The stranger nodded.
“What are you doing here?” Zach accused, storming toward us.
“I’m helping my new friend,” the man turned to me, “What was your name, sweetheart?”
“Jules,” Zach said, “Don’t trust this man.”
“I take it you’re the cousin he was here to bother,” I deduced.
“Yes,” the stranger confirmed.
“We’re not related,” Zach said.
“How do you two know each other?” the stranger asked, ignoring Zach’s comment.
“Immortals anonymous,” Zach answered, “She’s a spirit mage.”
“Like your father?”
“Like my father.”
The stranger took his turn to scrutinize me.
“You don’t look like him.”
“We’re not related either!” Zach said, “Go back to wherever you’re renting, Chase.”
“But I still need to help Jules, here.”
“Juliet,” I corrected.
“And she really needs to see a body.”
Zach looked at both of us.
“Ali said no, didn’t she?”
I gave a pleading look that told Zach he was right.
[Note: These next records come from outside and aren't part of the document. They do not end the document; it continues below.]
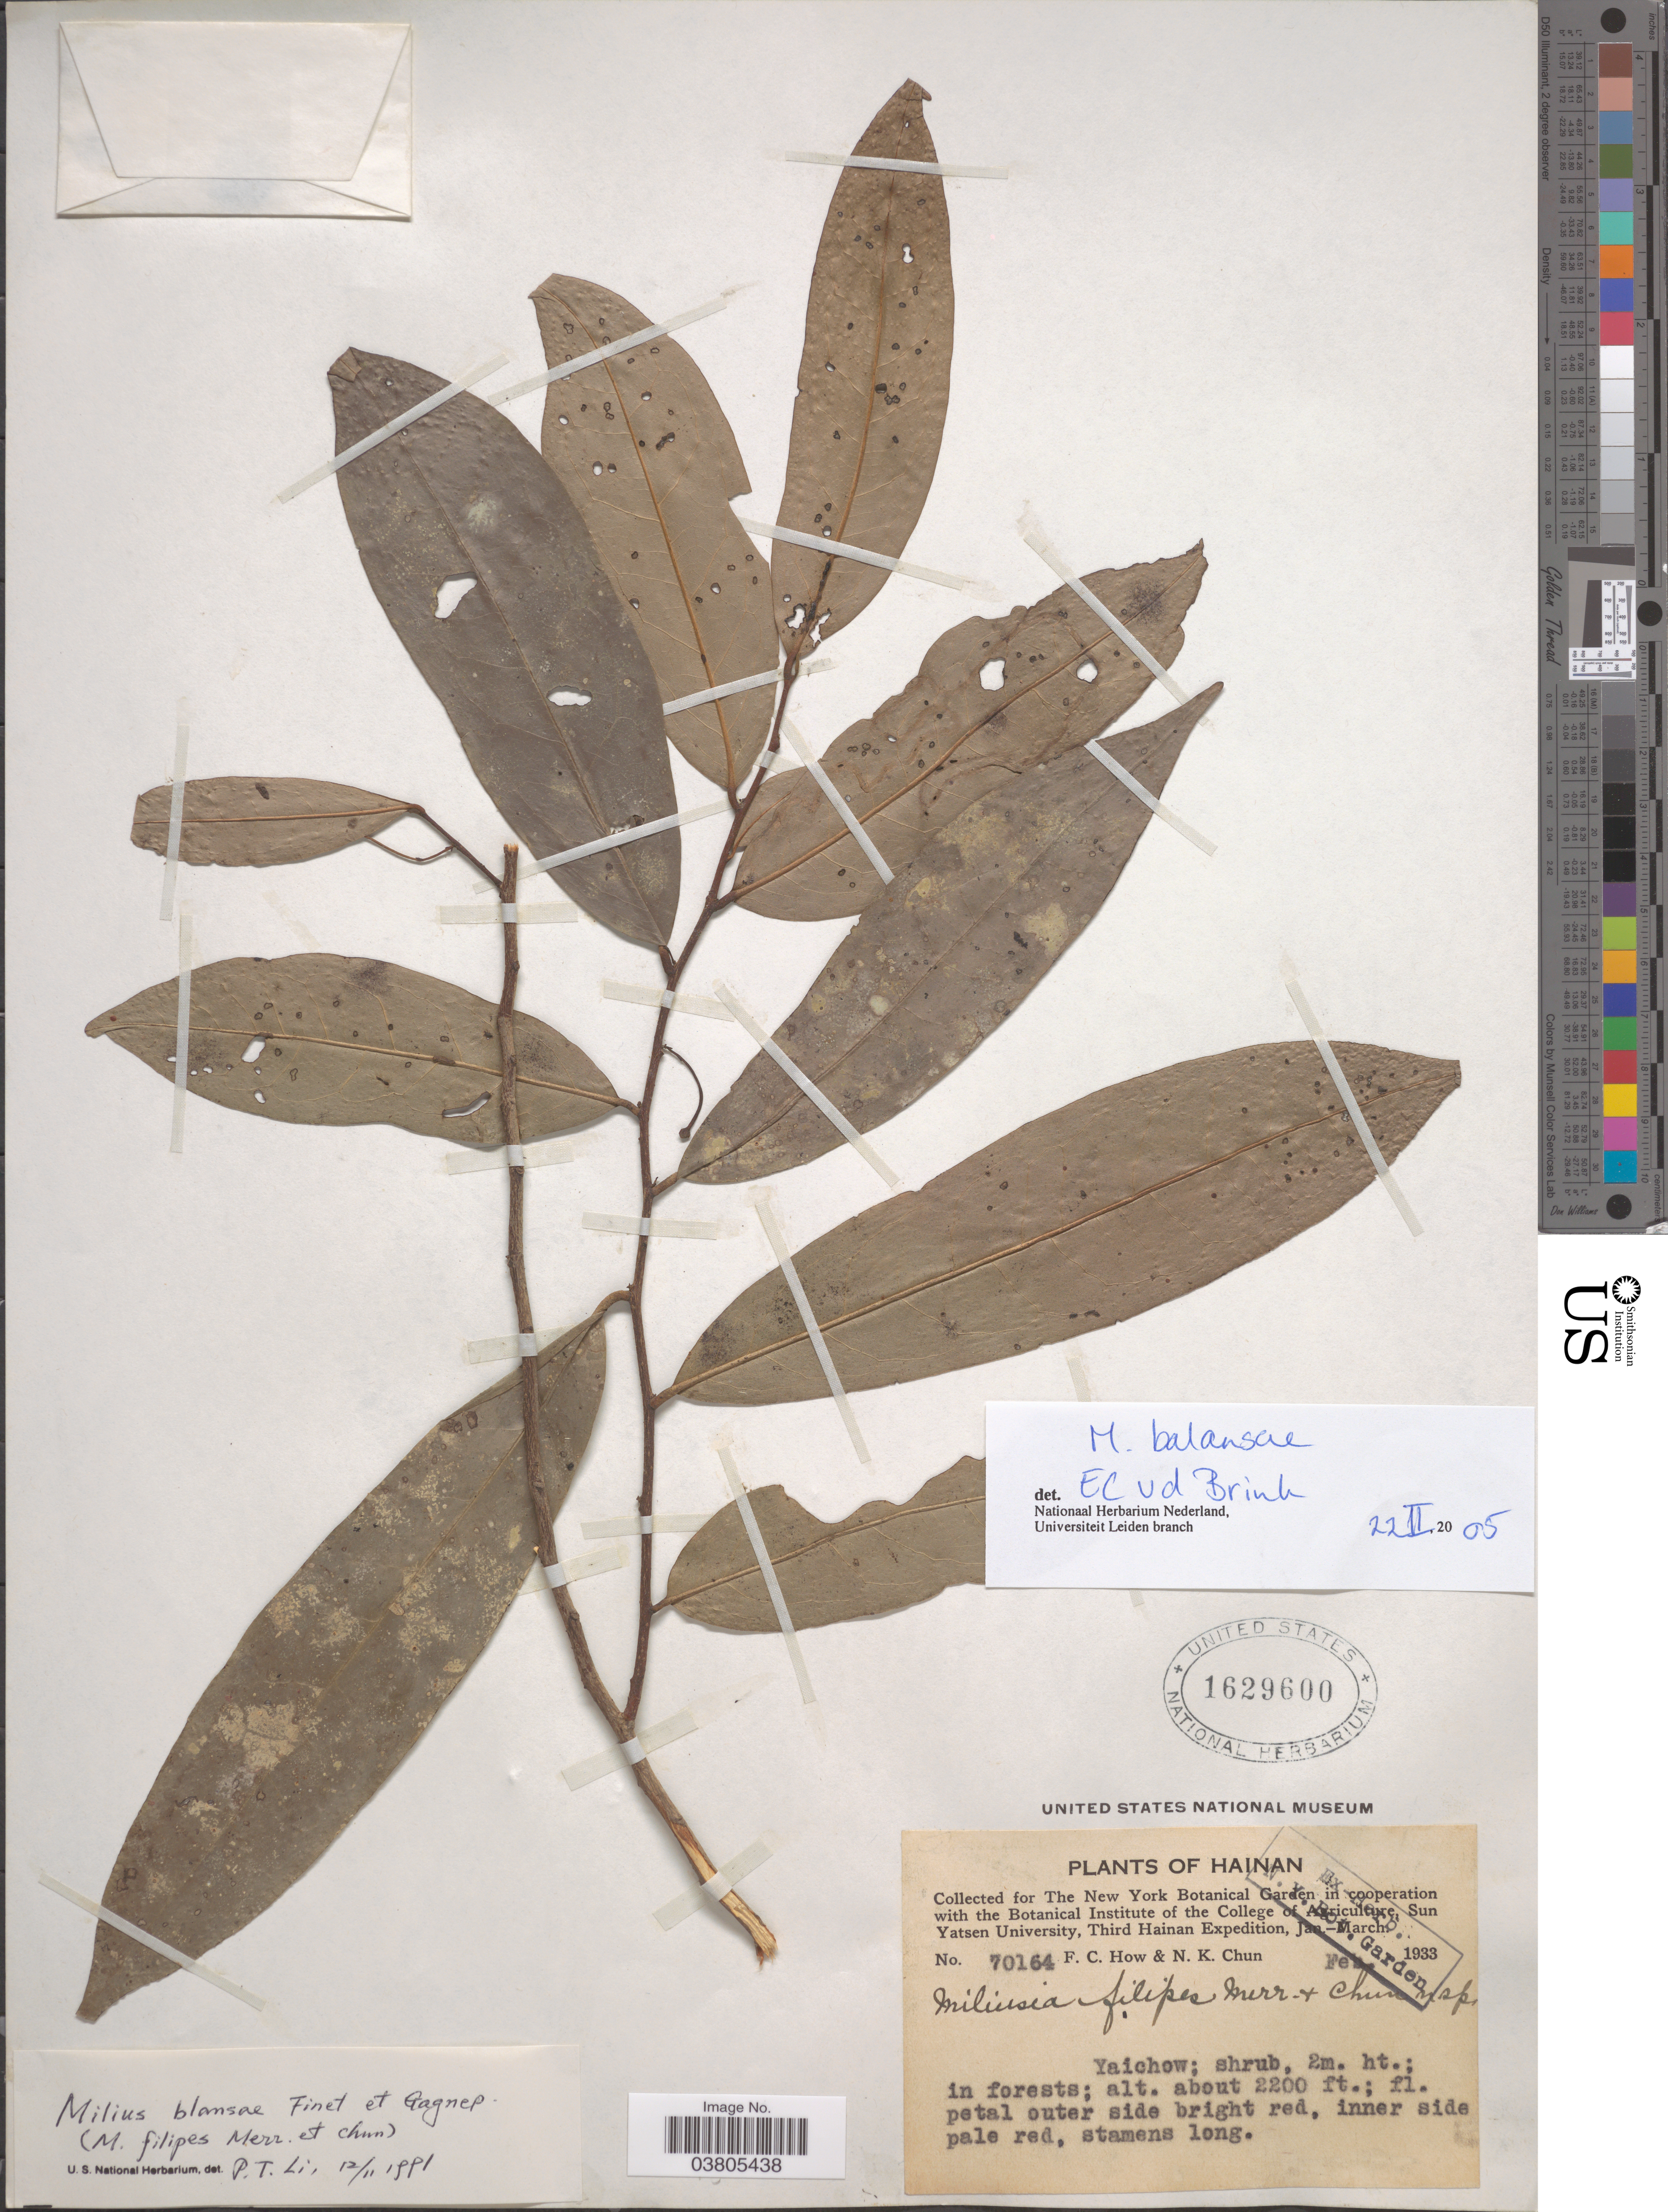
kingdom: Plantae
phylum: Tracheophyta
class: Magnoliopsida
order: Magnoliales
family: Annonaceae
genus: Miliusa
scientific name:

“What favor are you calling?” Zach asked.
“Coffee,” I said.
Zach crossed his arms, tasting the deal for a moment.
“That’s a big favor to call.”
“I’ll make it up soon enough.”
“Will you?”
“I will.”
Zach looked at each of us.
“Plausible deniability, and I’ll let this count for only half.”
I smiled.
“Thanks, Zach, you’re the best.”
As I walked through him toward the body, Zach grabbed Chase’s arm so he couldn’t follow.
“Like I said,” Zach projected, “The body of William Cho is off limits.”
I changed direction away from the body and toward the nearest computer. After checking for anyone watching, I used Zach’s login to search for the name William Cho. It wasn’t like the body would do me much good without a doctor to tell me what I was seeing anyways. This just cut out the middleman.
Records listed him as a pyrokinetic. Nasty burns, but unexpected for how long he was in the fire. A strange buildup in the lungs, and likely killed by suffocation.
“Perfect.”
Which was when I spotted Jeremy Kinter, a member of Ali’s team, turning the corner toward me. I ducked down. It took a long time to be clear of him, but at least I had my answer.
“Suffocation,” I told Cho that evening, “I looked at the file myself.”
“Suffocation from what?” Cho asked.
My expression turned disappointed. I knew this wasn’t going to be easy, because it never was. A curious spirit would need better specifics than “You suffocated, my condolences, must have been an awful time.” No, he needed to know what he suffocated on, and I doubted smoke would cause a strange buildup in the lungs that fast, but maybe I was wrong.
“I don’t know, Smoke inhalation? Maybe what started the fire had some nasty fumes.”
Cho clearly wasn’t convinced.
“If you told me who killed you, I could probably figure out what caused the fumes.”
Cho disappeared, but I knew I was still on call.
“Can I get an easy problem at some point?” I asked Romeo.
“When you get easy ones, you complain about them being boring.”
“Not when I have to sneak into the coroner’s office,” I argued.
“I assume Zachary gave you permission.”
“Yeah, yeah, cashed in half of coffee as long as he had plausible deniability. Full price if it’s not plausible.”
Romeo made a point of ignoring me.
“Tomorrow,” I announced, “I call the institute, and maybe disrupt a murder investigation.”
“Why not now?” Romeo asked.
I gave him a calm look.
“Nobody’s going to answer at this time of night.”
I love supernatural detectives. I grew up on crime/mystery shows and I love worldbuilding, so naturally they'd appeal. I came up with the idea for Juliet back in junior high/high school, and Romeo was a package set with her from the start. Chase and Zach are divergent evolutions of an early side character, and Ali appeared with little difference from her current iteration.